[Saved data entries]
+ + + +

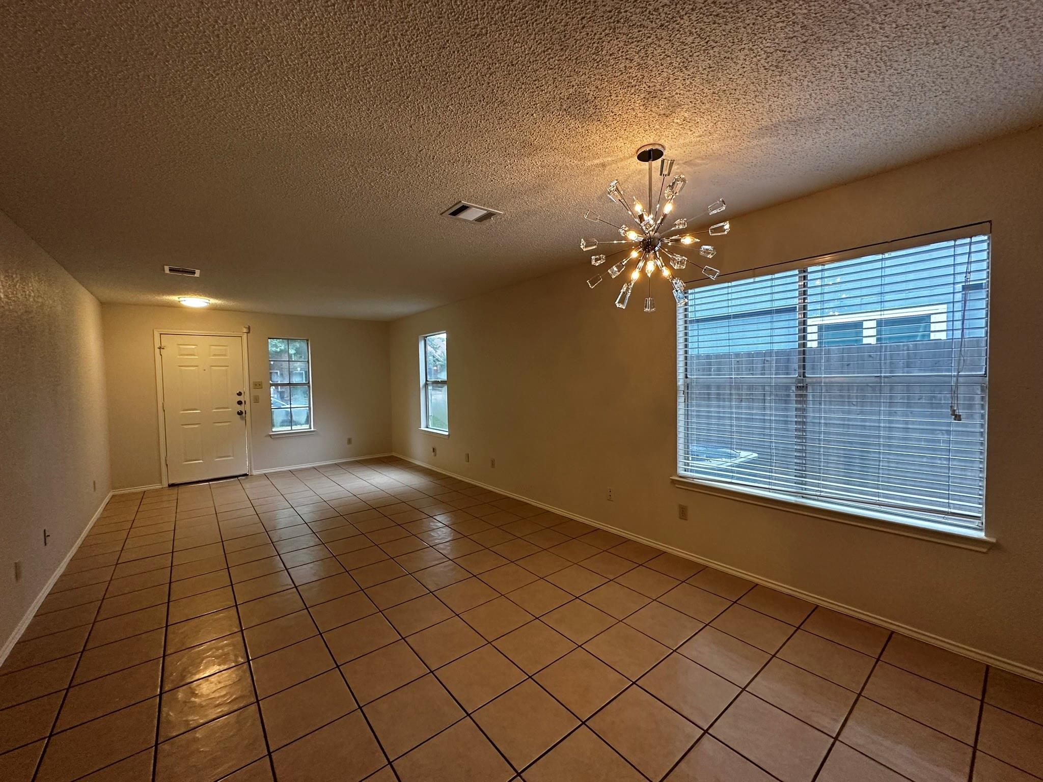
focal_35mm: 14
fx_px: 422
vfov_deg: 85.7
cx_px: 522
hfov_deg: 102.1
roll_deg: +1.1
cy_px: 391
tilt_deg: -1.6
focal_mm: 2.22
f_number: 2.2
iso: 250
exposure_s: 1/120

+ + + +

*Instruction*
Taking each record in turn, retype it exactly and drop any picture.

*Result*
focal_35mm: 14
fx_px: 422
vfov_deg: 85.7
cx_px: 522
hfov_deg: 102.1
roll_deg: +1.1
cy_px: 391
tilt_deg: -1.6
focal_mm: 2.22
f_number: 2.2
iso: 250
exposure_s: 1/120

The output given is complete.